The court held that the transactions involving LUNA, wLUNA and MIR were investment contracts under Howey for similar reasons. Based on defendants’ public statements and agreements to increase LUNA’s market liquidity, purchasers of LUNA and wLUNA expected to profit from defendants’ efforts to build Terraform into a successful blockchain and to create trading opportunities in its tokens. Purchasers of MIR tokens similarly expected to profit from Terraform’s efforts to develop, maintain and grow the Mirror Protocol, with the tokens increasing in value based on the protocol’s success, including through the generation of trading fees.

Notably, in granting summary judgment for the SEC, the court also rejected defendants’ argument that their distributions of LUNA and MIR were not public offerings because they sold the tokens only to sophisticated investors.

The Court’s Ruling that Terraform’s Security-Based Swaps Are Not Securities

The court granted summary judgment to defendants on counts alleging that they offered unregistered security-based swaps to non-eligible contract participants in violation of the Securities Act. The SEC asserted that by creating and maintaining the Mirror Protocol through which others could mint mAssets, defendants offered and effected transactions in security-based swaps.

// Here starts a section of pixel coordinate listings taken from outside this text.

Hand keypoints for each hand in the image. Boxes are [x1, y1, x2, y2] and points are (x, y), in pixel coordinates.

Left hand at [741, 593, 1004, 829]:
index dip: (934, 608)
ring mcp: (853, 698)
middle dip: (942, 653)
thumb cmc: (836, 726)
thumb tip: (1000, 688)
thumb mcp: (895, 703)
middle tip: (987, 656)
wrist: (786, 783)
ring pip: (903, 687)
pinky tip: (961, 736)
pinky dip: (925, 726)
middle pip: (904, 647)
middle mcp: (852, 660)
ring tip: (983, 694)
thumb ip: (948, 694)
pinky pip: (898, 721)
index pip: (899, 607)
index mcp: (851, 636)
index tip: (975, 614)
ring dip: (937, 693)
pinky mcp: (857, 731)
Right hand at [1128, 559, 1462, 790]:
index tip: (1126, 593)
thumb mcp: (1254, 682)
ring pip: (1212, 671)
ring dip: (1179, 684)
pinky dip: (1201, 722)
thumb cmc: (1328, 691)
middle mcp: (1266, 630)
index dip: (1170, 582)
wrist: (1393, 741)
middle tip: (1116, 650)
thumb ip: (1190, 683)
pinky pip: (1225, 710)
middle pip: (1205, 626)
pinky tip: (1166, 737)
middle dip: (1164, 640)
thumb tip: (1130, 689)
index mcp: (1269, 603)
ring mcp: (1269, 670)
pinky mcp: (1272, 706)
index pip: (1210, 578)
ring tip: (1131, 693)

The court disagreed, finding that “an mAsset does not meet the statutory definition of a security-based swap” because “there is no transfer of financial risk.”3 The court concluded there was no transfer of risk from the purchaser of an mAsset to the minter of the asset because the requirement that a minter deposit additional collateral in the event the price of the underlying security increased prevented the minter from making a profit on the change in value.

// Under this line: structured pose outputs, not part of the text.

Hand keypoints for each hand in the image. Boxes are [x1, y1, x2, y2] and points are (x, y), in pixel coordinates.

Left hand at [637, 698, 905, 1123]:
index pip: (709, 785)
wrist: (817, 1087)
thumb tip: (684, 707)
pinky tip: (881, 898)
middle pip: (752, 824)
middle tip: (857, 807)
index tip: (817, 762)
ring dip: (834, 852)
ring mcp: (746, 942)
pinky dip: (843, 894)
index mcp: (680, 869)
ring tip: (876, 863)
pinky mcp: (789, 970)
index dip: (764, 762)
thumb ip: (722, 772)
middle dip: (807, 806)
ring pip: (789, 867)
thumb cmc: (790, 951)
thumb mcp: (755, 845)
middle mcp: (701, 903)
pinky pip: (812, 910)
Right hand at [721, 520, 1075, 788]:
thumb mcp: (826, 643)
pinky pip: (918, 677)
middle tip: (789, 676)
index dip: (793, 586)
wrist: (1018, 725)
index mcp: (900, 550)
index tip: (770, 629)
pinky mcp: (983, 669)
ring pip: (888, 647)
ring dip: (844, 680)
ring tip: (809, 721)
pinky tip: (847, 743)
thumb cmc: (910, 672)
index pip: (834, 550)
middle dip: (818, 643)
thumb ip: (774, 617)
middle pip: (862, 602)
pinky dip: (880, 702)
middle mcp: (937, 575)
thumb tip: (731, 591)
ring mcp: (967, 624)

The Court’s Denial of Both Parties’ Cross-Motions for Summary Judgment on Fraud Claims

Finally, the court found that genuine disputes of material fact “linger” that preclude summary judgment for any party on the fraud claims. A jury trial on the fraud claims is set to begin on January 29, 2024. Assuming that date sticks, this case will have moved from complaint to opening statements in less than one year’s time.

Takeaways

  • Despite granting summary judgment to both sides in part, Judge Rakoff’s ruling that certain of Terraform’s digital assets are securities can be viewed as a significant victory for the SEC, and will likely prove pivotal to future litigation.
  • This opinion stands in contrast to a recent opinion in SEC v. Ripple.4 Applying the Howey test, the Ripple court held that “XRP, as a digital token, is not in and of itself a ‘contract, transaction, or scheme’ that embodies the Howey requirements of an investment contract. Rather, the court examines the totality of circumstances surrounding [d]efendants’ different transactions and schemes involving the sale and distribution of XRP.” Judge Rakoff did not apply a “totality of the circumstances” test here, nor did he cite Ripple, despite the overlapping issues.
  • We expect the SEC will seize upon this outcome in Terraform in arguing that more digital assets are securities. The SEC has already referenced Judge Rakoff’s decision in ongoing litigation against crypto exchanges Binance and Coinbase. In each of these cases, the SEC alleged not only that the platforms offered unregistered crypto asset securities on their platforms, but also that the platforms operated as unregistered exchanges, broker-dealers and clearing agencies. 

1 The SEC’s letter to the Coinbase court invoking the Terraform decision is available here, and a Notice of Supplemental Authority in the Binance litigation alerting the court of Terraform is available here.

2 David Yaffe-Ballany & Erin Griffith, How a Trash-Talking Crypto Founder Caused a $40 Billion Crash, N.Y. Times, May 18, 2022, https://www.nytimes.com/2022/05/18/technology/terra-luna-cryptocurrency-do-kwon.html

3 Order at 48-49.

4 Akin’s alert contrasting the ruling on the motion to dismiss in Terraform with the outcome in Ripple on summary judgment is available here.